Bootstrap Embedding

Electron correlation is intrinsically local and this can be exploited by a variety of embedding methods. These embedding methods partition the system into small fragments that can each be manageably treated with high-accuracy theories, and use a cheaper theory for the interactions of the fragment with its surrounding bath. The largest errors lie at fragment edges where fragment-bath interactions are most strong. To overcome this, we have developed a fragment embedding scheme where the system is partitioned into overlapping fragments, each with an accurately described center and inaccurately described bath. We constrain the edge site of one fragment to match the same site on an overlapping fragment, where that site is in that fragment’s center. In this way, the calculation pulls itself up by its own bootstraps, giving this method the name Bootstrap Embedding.

Bootstrap Embedding has seen initial success in our group for lattice models and simple molecular systems. We have extended the success of Bootstrap Embedding to molecules where fragment centers can naturally be defined as atoms and the fragment edges as atoms bonded to the center. Current work in our group focuses on improving and applying Bootstrap Embedding in the context of real molecules in large basis sets.


DFT Embedding: Many Pair Expansion

Density functional theory has become the workhorse of quantum mechanical simulations in chemistry and materials science. However, most local and semi-local density functionals suffer from delocalization errors and cannot describe strongly correlated systems or dispersion interactions very well. As a result, the applications of DFT rely heavily on picking functionals for specific problems and careful benchmarking. In order to alleviate this problem, we have developed a wavefunction-in-DFT embedding method called Many Pair Expansion (MPE). It is a new density functional hierarchy that systematically corrects any deficiency of an approximate functional to finally converge to the exact ground-state energy. The core idea is to partition the electron density into localized electron pairs and numerically compute the exact energy for the fragment densities built from these electron pairs.
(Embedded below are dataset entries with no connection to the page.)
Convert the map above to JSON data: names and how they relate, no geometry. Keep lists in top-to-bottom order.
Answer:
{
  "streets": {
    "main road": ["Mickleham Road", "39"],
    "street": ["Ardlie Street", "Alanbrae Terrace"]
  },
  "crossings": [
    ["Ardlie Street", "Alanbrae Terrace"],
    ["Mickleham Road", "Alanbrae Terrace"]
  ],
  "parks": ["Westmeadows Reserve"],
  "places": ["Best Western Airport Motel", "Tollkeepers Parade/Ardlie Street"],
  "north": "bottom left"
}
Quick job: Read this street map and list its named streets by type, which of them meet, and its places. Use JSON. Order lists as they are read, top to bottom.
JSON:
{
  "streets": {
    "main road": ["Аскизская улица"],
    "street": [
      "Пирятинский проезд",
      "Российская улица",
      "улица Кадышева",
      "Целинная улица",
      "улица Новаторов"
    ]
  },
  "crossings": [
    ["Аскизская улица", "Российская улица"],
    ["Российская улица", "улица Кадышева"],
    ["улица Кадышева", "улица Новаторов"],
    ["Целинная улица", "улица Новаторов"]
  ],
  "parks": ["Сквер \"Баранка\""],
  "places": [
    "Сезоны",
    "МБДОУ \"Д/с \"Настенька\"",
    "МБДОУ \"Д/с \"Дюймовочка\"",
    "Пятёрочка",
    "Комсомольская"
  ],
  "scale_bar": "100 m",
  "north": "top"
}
The exact energies of fragment densities are used to improve the approximate total DFT energy. We have implemented this method for lattice Hamiltonians such as 1D and 2D Hubbard, Peierls-Hubbard and PPP models and proved it is efficient in describing strong correlations and dispersion interactions. MPE is also extended to molecular systems and shown to provide promising results. We are now working on more thorough tests on MPE using different starting functionals and making a faster implementation. We also hope to use MPE as a tool to design better density functionals in the future.



In quantum chemistry, people find ground state solutions to the electronic Schrodinger equation by practicing the “golden rule” of lowest energy. The variational principle tells us that the energy of an approximate wave function is always higher than that of the exact ground state. Based on this theorem, people have come up with a large number of approaches to parameterizing a wave function and turning the solution of Schrodinger equation to a much easier energy minimization problem.
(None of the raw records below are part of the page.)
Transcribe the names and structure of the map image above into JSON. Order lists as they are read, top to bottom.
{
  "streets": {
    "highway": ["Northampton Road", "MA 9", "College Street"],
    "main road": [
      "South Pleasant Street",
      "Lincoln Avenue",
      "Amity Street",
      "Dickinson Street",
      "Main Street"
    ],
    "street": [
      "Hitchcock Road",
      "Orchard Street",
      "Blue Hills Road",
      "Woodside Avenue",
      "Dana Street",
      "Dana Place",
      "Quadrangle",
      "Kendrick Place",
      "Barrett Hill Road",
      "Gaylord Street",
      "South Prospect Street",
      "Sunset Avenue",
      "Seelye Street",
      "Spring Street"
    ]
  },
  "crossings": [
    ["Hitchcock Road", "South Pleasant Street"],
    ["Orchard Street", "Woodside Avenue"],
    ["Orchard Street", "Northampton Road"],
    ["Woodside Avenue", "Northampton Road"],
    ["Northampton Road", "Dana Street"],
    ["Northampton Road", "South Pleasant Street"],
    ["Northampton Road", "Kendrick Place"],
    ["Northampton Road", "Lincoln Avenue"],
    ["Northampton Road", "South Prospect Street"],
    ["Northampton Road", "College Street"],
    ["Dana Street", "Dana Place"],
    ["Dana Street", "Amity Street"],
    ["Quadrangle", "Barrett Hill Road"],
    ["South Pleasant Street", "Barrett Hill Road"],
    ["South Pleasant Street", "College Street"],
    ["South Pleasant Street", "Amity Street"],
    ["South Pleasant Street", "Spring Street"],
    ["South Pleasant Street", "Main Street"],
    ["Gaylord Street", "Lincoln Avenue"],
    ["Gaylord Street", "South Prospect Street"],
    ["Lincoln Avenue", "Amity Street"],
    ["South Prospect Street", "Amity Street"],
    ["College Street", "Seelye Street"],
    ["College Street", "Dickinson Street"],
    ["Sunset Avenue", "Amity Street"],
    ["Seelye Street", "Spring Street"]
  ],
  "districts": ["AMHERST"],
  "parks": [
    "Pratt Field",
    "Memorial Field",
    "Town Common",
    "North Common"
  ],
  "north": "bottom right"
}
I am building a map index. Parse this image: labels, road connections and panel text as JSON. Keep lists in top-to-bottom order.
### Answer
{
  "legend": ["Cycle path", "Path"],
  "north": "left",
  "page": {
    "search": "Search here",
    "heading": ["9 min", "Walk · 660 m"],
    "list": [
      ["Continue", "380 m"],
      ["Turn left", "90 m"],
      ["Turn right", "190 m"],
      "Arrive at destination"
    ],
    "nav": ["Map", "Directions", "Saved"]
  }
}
When it comes to excited states, however, the golden rule does not apply any more. Unlike ground states, excited states are saddle points instead of minima in energy landscape and thus hardly located by conventional minimization schemes. One of the key observations we have made is that energy variance, unlike energy, is at minimum for every state. As a consequence, the lowest energy principle should be replaced by the lowest variance principle.

This new scheme, however, faces an immediate challenge: if every state is a (local) minimum, how can we differentiate them? One can imagine that, without any guidance, this new method will generate solutions by luck. This issue has brought us to our second observation that using a direct energy-targeting functional gives us a good guess for an excited state near a chosen energy, which can then be used in variance minimization. We hence name this two-step method σ-SCF since people usually denote energy variance using σ2.


Mean Field Steady State Kinetics

Spatial disorder is essential in describing the kinetics of many systems, from chemical reactions to excitons moving in organic semiconducting devices. The primary theoretical tool for studying systems with spatial disorder is Kinetic Monte Carlo, but this is often prohibitively expensive. We have developed a new method, called the Mean Field Steady State method, which allows for the computation of steady state populations in systems with a distribution of rate constants at a fraction of the cost. We accomplish this by making the mean field approxmation, speeding up the calculation, but solving the model self-consistently to incorporate some effects of the disorder. We are currently using this method to study external quantum efficiency roll-off in organic light emitting diodes (OLEDs).



We also pursue many projects focused on the applications of electronic structure theory, often in collaboration with experimental groups. Some areas we are interested in include:

  • Catalysis
  • Organic semiconductors (OLEDs, OPVs)
  • Quantum dots
  • Umbrella Effects